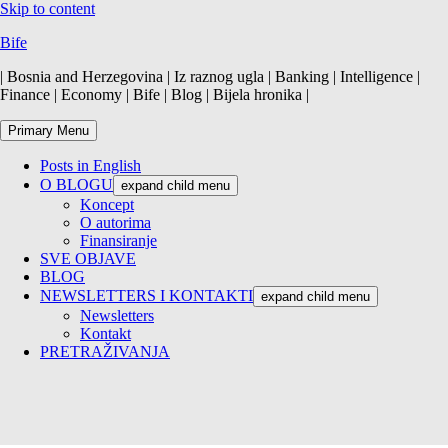
Skip to content
Bife
| Bosnia and Herzegovina | Iz raznog ugla | Banking | Intelligence |
Finance | Economy | Bife | Blog | Bijela hronika |
Primary Menu
Posts in English
O BLOGU
expand child menu
Koncept
O autorima
Finansiranje
SVE OBJAVE
BLOG
NEWSLETTERS I KONTAKTI
expand child menu
Newsletters
Kontakt
PRETRAŽIVANJA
━━━━━━
■ **Problem to solve**
Leave out the pictures and output the rest of the records exactly.

■ **Result for this task**
Skip to content
Bife
| Bosnia and Herzegovina | Iz raznog ugla | Banking | Intelligence |
Finance | Economy | Bife | Blog | Bijela hronika |
Primary Menu
Posts in English
O BLOGU
expand child menu
Koncept
O autorima
Finansiranje
SVE OBJAVE
BLOG
NEWSLETTERS I KONTAKTI
expand child menu
Newsletters
Kontakt
PRETRAŽIVANJA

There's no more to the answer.